How to relate to each other successfully is arguably the biggest challenge faced by human beings all over the planet. Sometimes I get the impression some individuals give so little thought to others that they appear not even to realise other people are people.
The old native-American adage that you can’t judge a man until you’ve walked a mile in his shoes is wise advice. Truly understanding another person is a virtually unachievable task but the first step, as it were, to walking a mile in someone else’s shoes, is to put yourself in their position and see how you would feel in those shoes, before you begin to consider their journey.

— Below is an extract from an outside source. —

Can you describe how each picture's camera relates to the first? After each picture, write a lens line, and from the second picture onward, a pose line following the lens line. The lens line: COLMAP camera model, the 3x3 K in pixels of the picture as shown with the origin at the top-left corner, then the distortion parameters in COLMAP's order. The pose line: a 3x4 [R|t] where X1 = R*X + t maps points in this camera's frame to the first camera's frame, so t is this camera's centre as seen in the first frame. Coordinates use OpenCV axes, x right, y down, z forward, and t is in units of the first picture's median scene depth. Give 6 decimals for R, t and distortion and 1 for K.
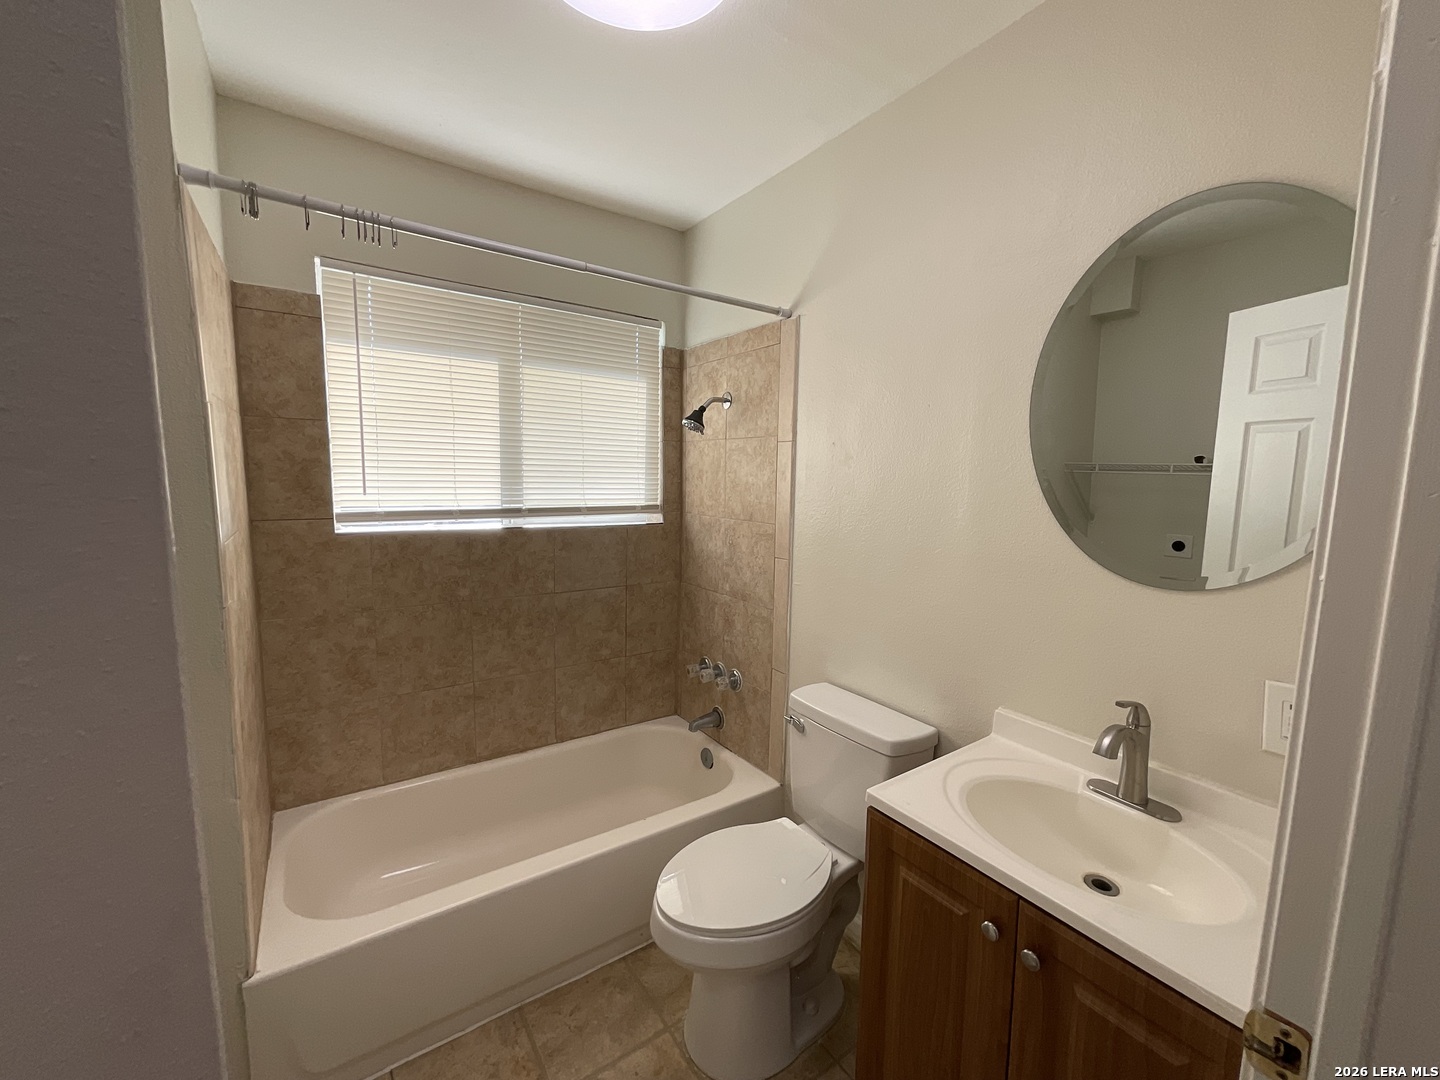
lens RADIAL K [[584.4, 0, 721.7], [0, 584.4, 539.5], [0, 0, 1]] dist [-0.000487, -0.000180]
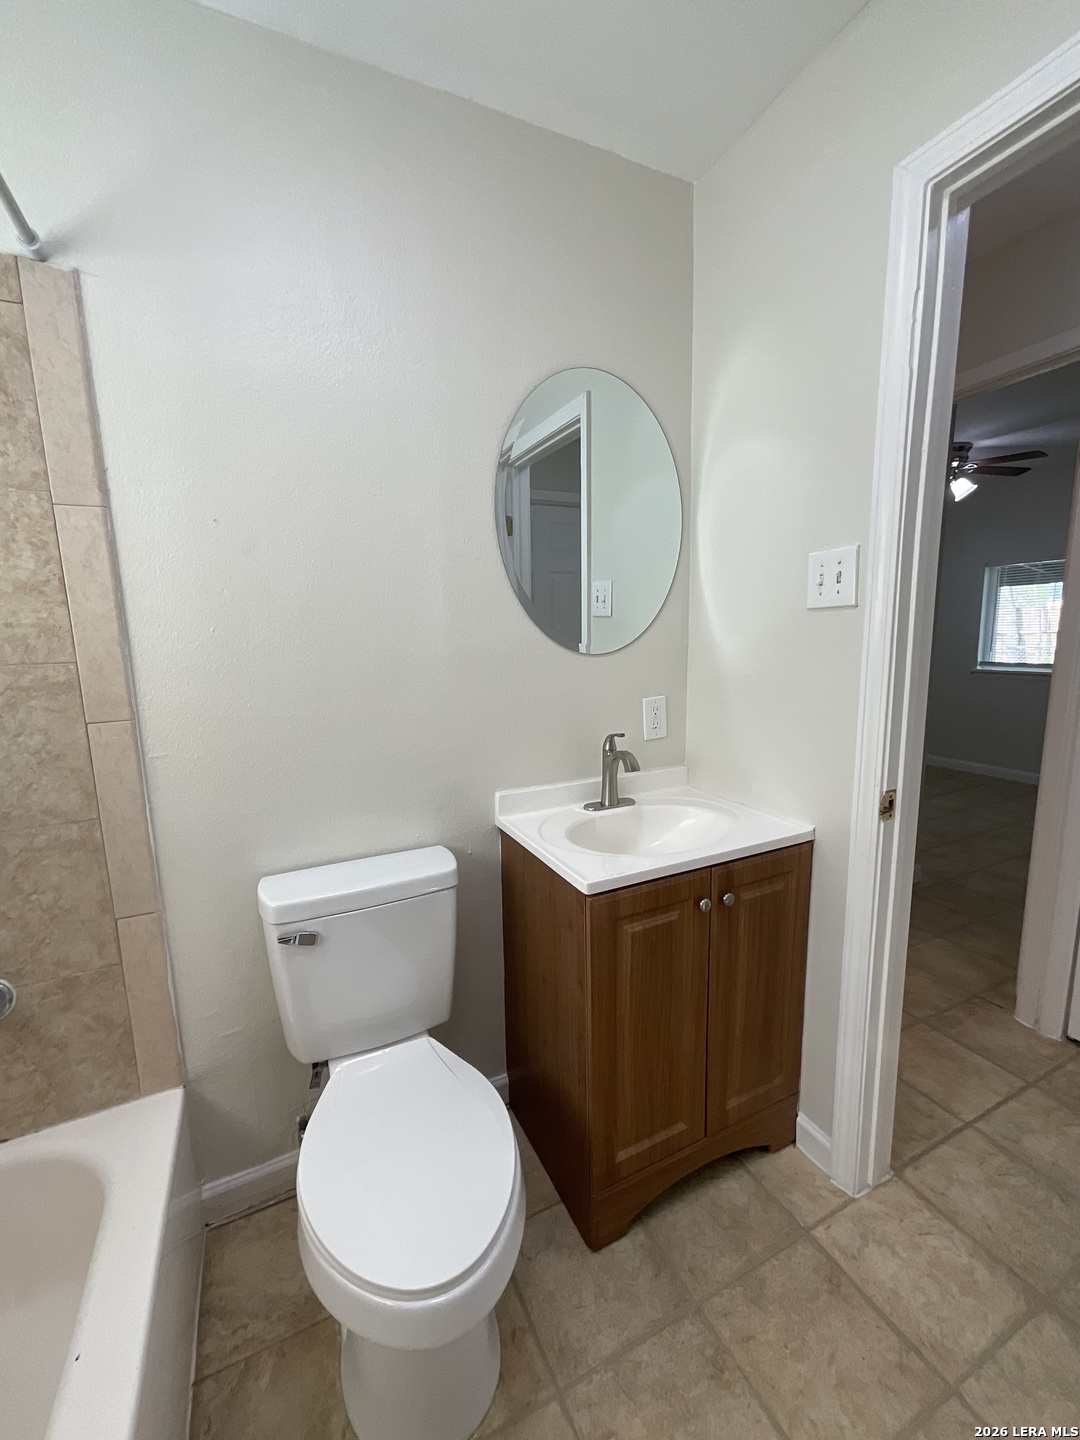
lens RADIAL K [[584.4, 0, 539.8], [0, 584.4, 721.0], [0, 0, 1]] dist [-0.000487, -0.000180]
pose [[0.161832, -0.174098, 0.971339, -0.371204], [0.137280, 0.978715, 0.152549, 0.003591], [-0.977223, 0.108658, 0.182287, 0.491470]]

Although it’s possible the other person will have completely different attitudes and reactions from yours (the subject of next week’s post), thinking how you would feel in their situation is a good start, the first staging post on the road to empathy.
Failure to ask the basic question, “How would I feel?” underlies millions of instances like these every day:
A rings B. B is eating and says he can’t talk now, so A terminates the call. On another occasion, B rings A. A says he’s eating and can’t talk now but B just talks anyway.
C has a headache and complains loudly and persistently, demanding sympathy from all sides. Later, when D gets a headache, C is impatient and can’t see what D is making such a fuss about.
These are mild examples but they are symptomatic of an inability to grasp the concept that if you don’t like whatever it is, there’s a good chance the other person won’t like it either and you owe them the courtesy of treating them in the manner you like them to treat you. Otherwise, you’re behaving as if the other person’s needs and preferences are subordinate to yours – and that is not the way to build healthy, happy relationships.